TASK DESCRIPTION: From the Burgundy wine guide below, list every grand cru vineyard it names as an example.

*** DOCUMENT SEGMENT Section Begins ***

Burgundy for wine lovers
Published 14 June 2026
A practical guide to the Cote d'Or
There is a strip of hillside in eastern France, barely 60 kilometres long and no more than a few kilometres wide, that produces some of the most sought-after wine on earth. The Côte d'Or — the Golden Slope — runs south from Dijon through Nuits-Saint-Georges, Vougeot, Chambolle-Musigny, Vosne-Romanée, Beaune, Pommard and Meursault before the appellation names grow quieter and the vines give way to fields. To the serious wine drinker, this is hallowed ground.
But hallowed ground can be intimidating. The Burgundy wine system — with its layers of appellations, premier crus, grands crus, monopoles and négociants — is famously complex, and doing it justice on holiday requires a degree of preparation that goes beyond simply booking a hotel in Beaune and turning up. This guide is written for people who already know their Chambolle from their Chassagne, and who want practical advice on how to make a wine-focused trip to the Côte d'Or work as a proper holiday rather than a series of appointments.
Understanding the Côte d'Or: a brief orientation
The Côte d'Or divides neatly into two. The Côte de Nuits runs from Marsannay, on the southern fringes of Dijon, to Corgoloin just north of Nuits-Saint-Georges: this is almost exclusively red wine country, home to Gevrey-Chambertin, Morey-Saint-Denis, Chambolle-Musigny, Vougeot, Vosne-Romanée and the village that gives Pinot Noir its highest expression. The Côte de Beaune picks up south of Nuits, running through Beaune itself and then Pommard, Volnay, Meursault, Puligny-Montrachet and Chassagne-Montrachet to Santenay: here the greatest whites appear alongside fine reds, with the Chardonnays of Meursault and the two Montrachets representing a separate kind of glory.
Knowing which half you want to focus on shapes everything: where you stay, which domaines you contact, what you eat and how long you need. Most visitors with serious intent spend at least a week, divided between a base in or close to Beaune — the natural hub — and two or three days exploring north into the Côte de Nuits. A fortnight is better.
The appellation hierarchy: the essentials
Burgundy operates a four-tier appellation system, and understanding it saves considerable confusion at the cellar door. Regional appellations — Bourgogne Rouge, Bourgogne Blanc — cover wine made from grapes grown anywhere in the region. Village appellations (Gevrey-Chambertin, Meursault, Volnay) indicate wine from a single commune. Premier cru designations attach a named vineyard to the village name — Volnay Premier Cru Les Champans, for instance. At the apex sit the grands crus: single named vineyards with their own AOC, independent of any village name. Chambertin, Musigny, Romanée-Conti, Montrachet — these stand alone.
This hierarchy matters at the cellar door because domaines often produce wine at several levels, and understanding what you are tasting and why it costs what it costs makes the conversation far more rewarding.

*** DOCUMENT SEGMENT Section Ends ***
*** STORED DATA Section Begins ***

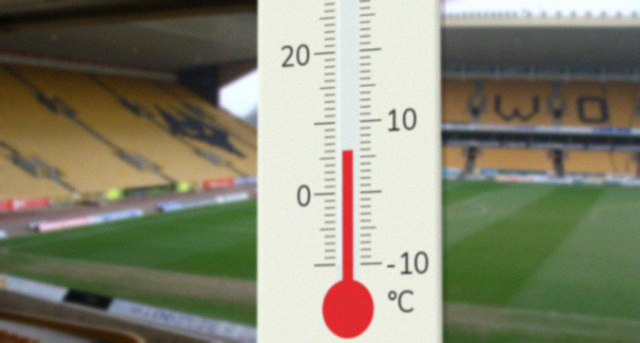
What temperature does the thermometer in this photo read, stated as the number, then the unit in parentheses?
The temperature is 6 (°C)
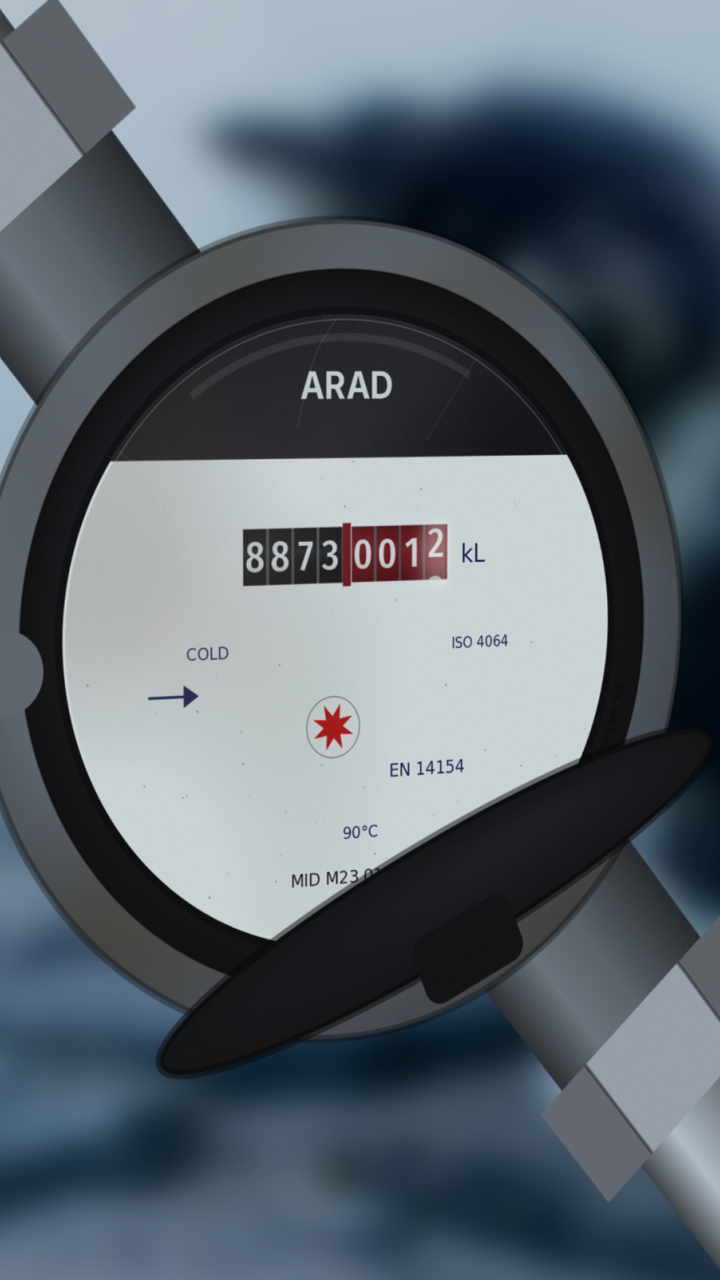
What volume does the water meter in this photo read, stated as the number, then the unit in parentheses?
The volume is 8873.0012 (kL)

*** STORED DATA Section Ends ***
*** STORED DATA Section Begins ***

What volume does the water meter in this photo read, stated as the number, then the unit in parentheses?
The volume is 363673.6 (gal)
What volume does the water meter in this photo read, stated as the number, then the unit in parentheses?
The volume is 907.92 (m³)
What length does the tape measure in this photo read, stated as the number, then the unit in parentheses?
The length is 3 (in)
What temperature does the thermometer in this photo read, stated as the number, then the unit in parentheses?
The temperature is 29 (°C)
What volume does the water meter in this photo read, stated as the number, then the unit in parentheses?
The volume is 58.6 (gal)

*** STORED DATA Section Ends ***

EXPECTED ANSWER: Chambertin, Musigny, Romanée-Conti, Montrachet